Alimentos para protegerse del sol de forma natural

protegerse del sol

¿Quieres conservar tu piel tersa y flexible después del verano? Desde nuestra tienda online de productos ecológicos, te damos unos prácticos consejos para protegerse del sol de forma natural. La piel tiene mucha memoria y una falta de protección ahora, puede ser un terrible error el día de mañana. ¡Toma nota!

¿Cómo protegerse del sol en verano?

Lo más importante es seguir una dieta variada en la que se consuman al menos cinco raciones de vegetales y frutas ecológicas al día. Lo ideal sería tomar tres raciones de verduras y hortalizas, una de ellas cruda, y dos piezas de fruta.

Los albaricoques, las cerezas, el melocotón y el melón son algunas de las frutas que ayudan a la producción de melanina en el cuerpo. Además, desde el Huerto del sol te recomendamos incluir en la dieta el tomate, la sandía, el pimiento rojo y la papaya por su contenido en licopeno, un pigmento vegetal que aporta su característico color a estas hortalizas y frutas, y que ayuda a prevenir el daño que el sol pudiera producir.

La calabaza, las verduras de hoja verde (espinacas, acelga, berro, rúcula…), la zanahoria y los espárragos son ricos en betacaroteno, precursor de la vitamina A y con componentes antioxidantes, por lo que también ayudan a preparar la piel para la exposición solar.

Existe el mito de que comer zanahoria te pone más moreno pero el hecho de consumir zanahoria no produce más melanina, por lo que no hace que nos pongamos más morenos. No obstante, sí que ayuda a protegerse de los rayos.

Para preparar la piel antes de tomar el sol también es importante tener en cuenta todos aquellos alimentos que favorecen la formación de colágeno. Tomar naranjas, limón, pomelo, kiwi, melón y fresas contribuye a la formación de colágeno, muy importante para mantener una piel y unos huesos sanos. La fresa también actúa como protector frente a la radiación UVA, reduciendo el daño que ésta produce sobre el adn de nuestras células.

Tampoco debes olvidar los alimentos ricos en omega-6 y omega-3, ya que son necesarios para la elasticidad de la piel, como el aceite de borraja, el aceite de nueces, el aceite de camelina o el aceite de lino. Otras fuentes naturales de omega-3 son el salmón o la sardina.

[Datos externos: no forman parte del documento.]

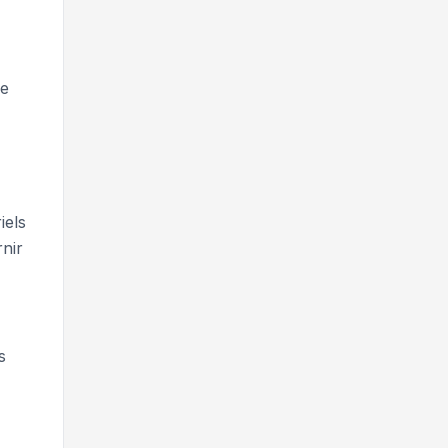
ge
iels
nir
s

Además de cuidar la alimentación, se aconseja beber agua (o zumos de frutas biológicas) durante todo el día. Al tomar el sol, la piel se reseca y necesita rehidratarse con un aporte extra de agua. El agua se encargará, además, de mantener una buena elasticidad de la piel durante los días de calor.

Esperemos que estos tips para protegerse del sol te sirvan para que vuelvas de vacaciones con una piel cuidada y sana. Y, por supuesto, no olvides la protección solar, vayas donde vayas.